What is being asked — For every line in the records that has the word "left", make a copy.

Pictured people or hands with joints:
----

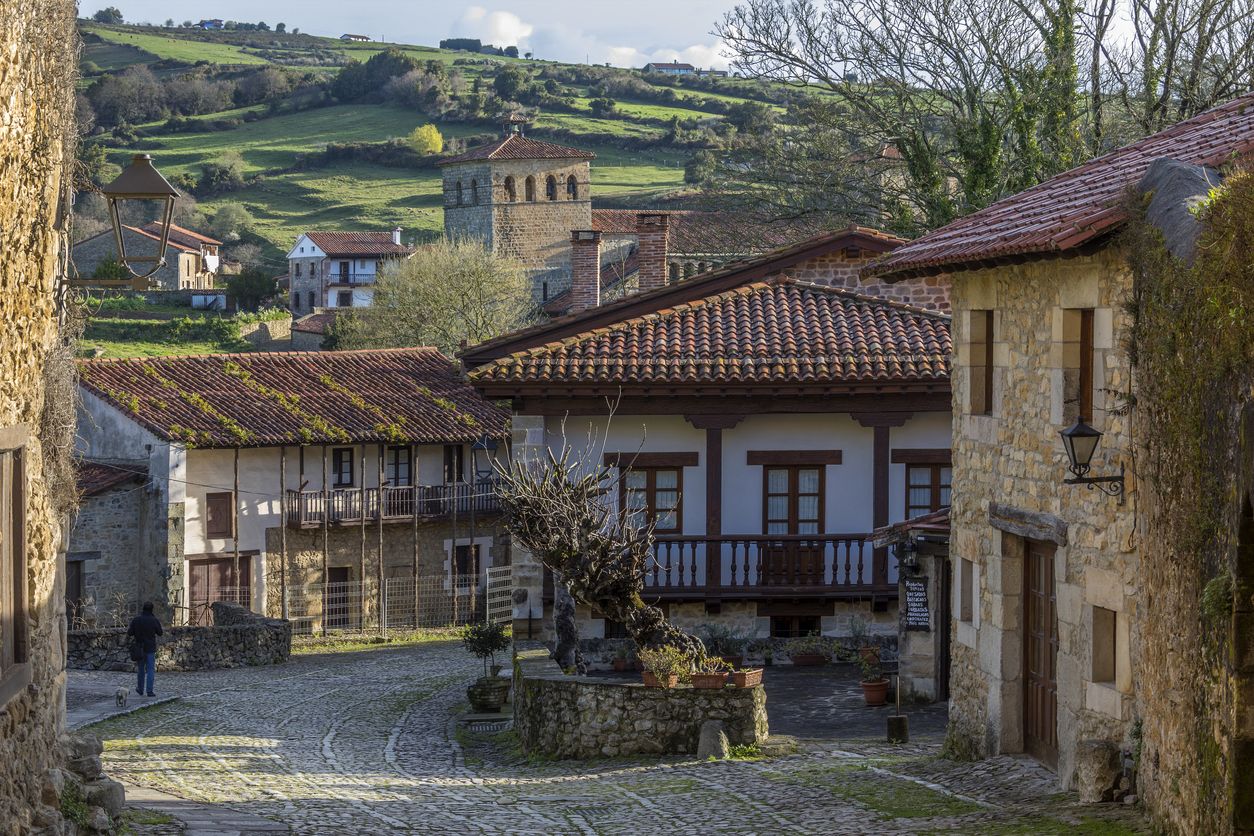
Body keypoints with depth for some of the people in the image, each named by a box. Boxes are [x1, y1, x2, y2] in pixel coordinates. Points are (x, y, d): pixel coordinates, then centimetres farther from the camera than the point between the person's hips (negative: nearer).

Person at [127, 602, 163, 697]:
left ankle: (140, 689, 26)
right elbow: (160, 633, 3)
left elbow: (129, 633, -5)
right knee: (150, 670, 1)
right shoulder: (154, 620, -10)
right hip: (151, 648, -2)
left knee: (140, 669, 16)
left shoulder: (136, 620, -7)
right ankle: (149, 691, -6)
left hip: (139, 648, 2)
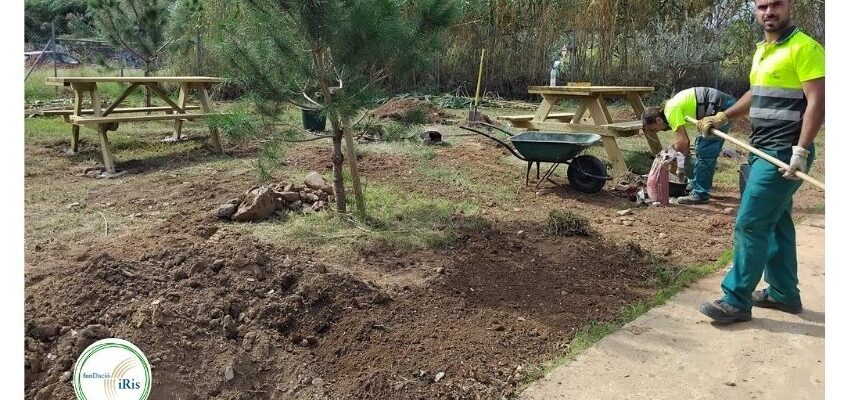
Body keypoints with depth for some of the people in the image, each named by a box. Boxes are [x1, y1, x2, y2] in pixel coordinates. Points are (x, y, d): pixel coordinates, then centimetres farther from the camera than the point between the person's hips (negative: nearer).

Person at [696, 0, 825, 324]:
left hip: (783, 153, -9)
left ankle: (736, 301, -2)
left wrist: (801, 152, -24)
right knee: (775, 222, 14)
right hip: (763, 150, 9)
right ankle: (784, 293, 25)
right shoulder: (762, 51, 15)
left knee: (750, 224, -9)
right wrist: (721, 118, 21)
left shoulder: (804, 47, -12)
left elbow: (816, 102, -17)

----

Answer to this task —
left ankle: (140, 689, 26)
left elbow: (129, 633, -5)
left knee: (140, 669, 16)
left shoulder: (136, 620, -7)
left hip: (139, 648, 2)
left hip: (783, 153, -9)
left ankle: (736, 301, -2)
left wrist: (801, 152, -24)
left knee: (750, 224, -9)
left shoulder: (804, 47, -12)
left elbow: (816, 102, -17)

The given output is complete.